How to Keep Your Project on Track

The secret to successful projects is good communication between owner and architect. Here’s how you, the owner, can help.

Understand what a realistic budget is. The most common failure of a project stems from misconceptions about the budget. What you want, you may not have budgeted for. Make the hard decisions up front in the planning process.

Take an active role in the planning process. Take care to understand what the architect is trying to achieve for you. Meet with the architect at key intervals during the planning process.

Use the project phases to review your project. Your architect will follow three major design phases and submissions: Schematic design (original ideas), design development (where design ideas are fully developed) and construction documents (the working drawings and specification used to obtain competitive bids and contractor pricing).  Pay close attention to these design phases and use them to help you understand where the project stands at any given time. Think of them as milestones and use them for review and evaluation.
Make timely decisions. The most efficient time for owner decisions is during the planning process. Planning is an evolutionary process: that is, the plan evolves from less to more detail. Good planning is not a major change in concept when it’s time to plan the details. During the design phases, an undecided client may mean loss of design time. During the construction phase, indecision and changes will add to the construction cost.
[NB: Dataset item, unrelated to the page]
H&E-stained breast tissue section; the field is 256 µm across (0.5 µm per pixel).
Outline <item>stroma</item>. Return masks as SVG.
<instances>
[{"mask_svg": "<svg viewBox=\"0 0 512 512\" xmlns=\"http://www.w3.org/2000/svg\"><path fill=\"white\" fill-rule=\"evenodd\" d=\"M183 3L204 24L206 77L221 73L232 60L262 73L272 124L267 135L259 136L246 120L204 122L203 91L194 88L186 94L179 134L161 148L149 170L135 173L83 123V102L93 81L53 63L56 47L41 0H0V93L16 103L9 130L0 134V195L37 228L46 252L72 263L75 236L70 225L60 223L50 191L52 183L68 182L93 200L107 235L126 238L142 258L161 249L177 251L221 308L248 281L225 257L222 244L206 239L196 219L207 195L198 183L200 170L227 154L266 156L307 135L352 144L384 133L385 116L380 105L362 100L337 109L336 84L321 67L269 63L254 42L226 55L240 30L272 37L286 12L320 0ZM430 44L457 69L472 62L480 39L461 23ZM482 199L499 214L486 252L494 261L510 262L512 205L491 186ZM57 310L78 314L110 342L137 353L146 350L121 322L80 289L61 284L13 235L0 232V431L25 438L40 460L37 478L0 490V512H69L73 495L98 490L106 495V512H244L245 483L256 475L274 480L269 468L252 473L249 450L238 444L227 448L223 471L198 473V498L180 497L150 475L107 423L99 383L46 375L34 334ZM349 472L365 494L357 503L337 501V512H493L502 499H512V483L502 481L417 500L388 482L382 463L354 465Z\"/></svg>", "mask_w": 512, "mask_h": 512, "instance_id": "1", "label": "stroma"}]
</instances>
Ask questions. You may feel that if you ask questions, it will imply that you don’t know as much as you should. In the design phase, you are not supposed to know. Remember that it is your project; by asking questions, the architect can lead you to a better understanding.

Deal with problems as they arise. This sounds obvious, but taking care of small problems will keep them from turning into larger ones. Use your regular project meetings to take care of any possible discrepancies.

Have your architect observe the construction work. This is essential. It is part of the architect’s job to regularly inspect the construction work and to consult with the contractor. This helps to assure that the plans and specified materials are being followed. Remember, the architect is your representative and your advocate. In many ways, a good architect will more than earn the fee by ensuring that the client receives the full value.